Earlier this summer, Inhabitat got a chance to catch up with M Design’s eco-prefab architect Mark Baez in lovely Venice, CA when he gave us a personal tour of his M Cube home – the minimalist, modular, sustainable, and surprisingly affordable prefab residential development that he designed using his patented prefab modular building system. Designed based on traditional Japanese tatami and imperial units of measurement, M Cube may appear spartan at first glance but proves deceivingly comfortable once inside.
The building system is simple. Each steel-beamed shell is sheathed in a curtain wall system of insulated fiberglass panels framed in anodized aluminum. These panels can be opened like windows, allowing for natural ventilation and tons of light.
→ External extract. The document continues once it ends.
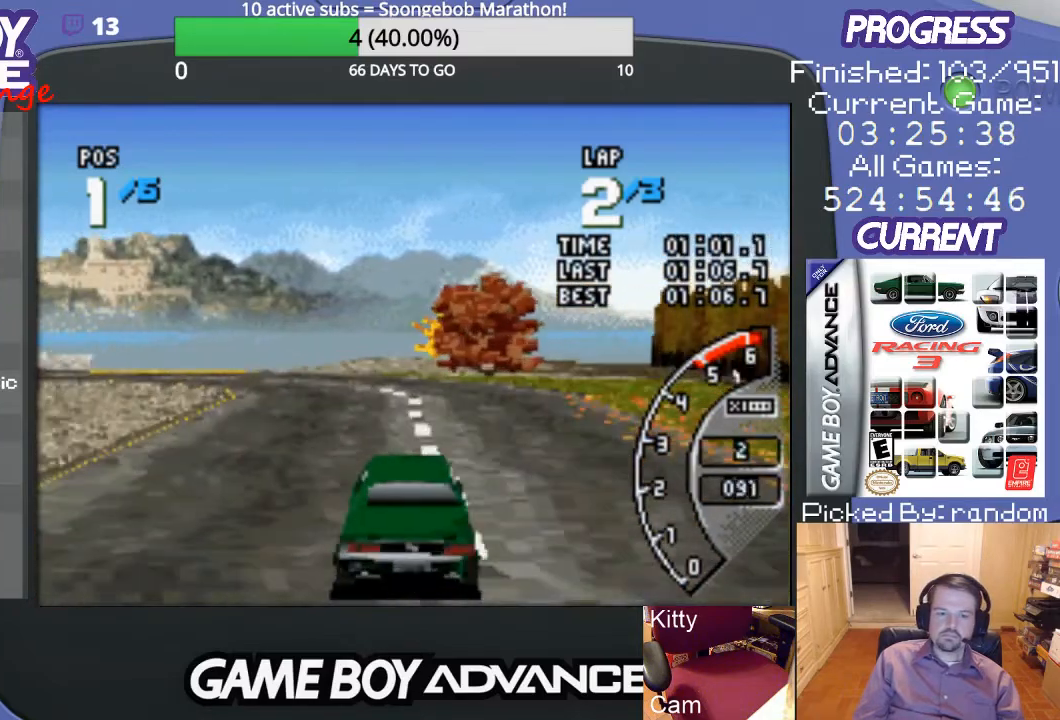
{"buttons": ["B", "DPAD_LEFT"], "events": [[133, "DPAD_LEFT", "down"], [433, "A", "up"], [467, "B", "down"]]}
One day, solar panels will be installed on the roof to provide the building’s energy (once issues related to height restrictions are resolved.) The stackable cube system can be built in 90 days (on a flat site) for approximately $100 per square foot, making M Cube one of the most reasonably priced prefabs currently available on the market.
Inside, featherweight fiberglass panels slide on tracks. These modern industrial versions of shoji screens can be used to carve up the interior space, forming bedrooms, alcoves, or open living space. The only spaces that are non-changeable are the bathrooms and kitchens. The bathrooms feature three sunken ‘tubs’; sink in the central tub, loo in the other, and tub and shower in the third.
Despite being very raw and simple at first glance, M Cube’s industrial take on modern living does not lack warmth. The concrete floors are, literally, quite warm and something about the space feels naturally comfortable, perhaps due to Baez’s strict formula for human scale and proportion. People seem to like living and working in the Cube, as evidenced by the fact that all the units are currently spoken for.
If you like the Cube, then keep an eye out for the next M Design project. Baez mentioned that he is hoping to apply his modular building space for commercial uses in the future. These smart and sustainable prefabs would make great affordable housing units or college dorms as well, if people prove willing to think outside the box and open to living in one.